One, we have to defend the public sector.

And I would agree with you, it’s not exclusively immigrants, but I talked about
immigrants because there’s a reluctance in this movement to talk about two things:
immigrants and race. We’re very uncomfortable talking about that.

Talk about wage theft; wage theft if one of the worse crimes going on in this country,
and yet there is institutionalized wage theft that we have lived with our whole life:
women still make less than men for the same work.

(Clap)

But we don’t talk about it. We don’t talk about it. We need to. We need to.

Whatever else we do from this way forward, we have to be seen as the vehicle for
workers to make progress, or why would they join us? You risk losing your job for
being associated with us; in the private sector you lose your job instantly. It’s gotta
be worth the risk.

I went to Cornell to speak at one of their industrial relations classes. And I walked
in and on the board they had this big sign, it said, “why is the atmosphere for
organizing so toxic?” And I laughed. I said, “they used to kill us!!!!”

(Laughter)

We got fat and soft. This movement used be the lean and the hungry, that had a
vision and a goal, and they were willin’ to take risks. And now we’re wondering if
we can sell our buildings at the market rate so in our demise we can continue to
fund our operations. Boy, it’s been a long slide down.

Go ahead.

QUESTION: Thank you for an excellent presentation. What you are advocating: why
is that not happening now?

ED OTT: Well, this is where I gotta go to AMTRAK.

(Laughter)

Look.
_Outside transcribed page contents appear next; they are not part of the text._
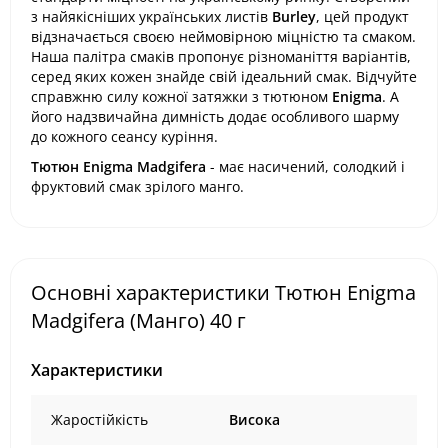
з найякісніших українських листів
Burley
, цей продукт
відзначається своєю неймовірною міцністю та смаком.
Наша палітра смаків пропонує різноманіття варіантів,
серед яких кожен знайде свій ідеальний смак. Відчуйте
справжню силу кожної затяжки з тютюном
Enigma
. А
його надзвичайна димність додає особливого шарму
до кожного сеансу куріння.
Тютюн Enigma Madgifera
- має насичений, солодкий і
фруктовий смак зрілого манго.
Основні характеристики Тютюн Enigma
Madgifera (Манго) 40 г
Характеристики
Жаростійкість
Висока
If, uh, hey, I - I – I – I also teach it this way: if there was one right way to
do this, we would probably have figured it out and we’re all doing it. The first
organizing drive I was ever involved in 42 years ago was at Columbia Presbyterian
Medical Center in New York. The union was 1199 and I was a glassware washer.
We got beat in a very close election. And I was pretty distraught. I was young. I
thought things always worked out. Some older worker just came up to me, kinda hit
me in the back of the head and said, “give some credit to the boss; they work at this.”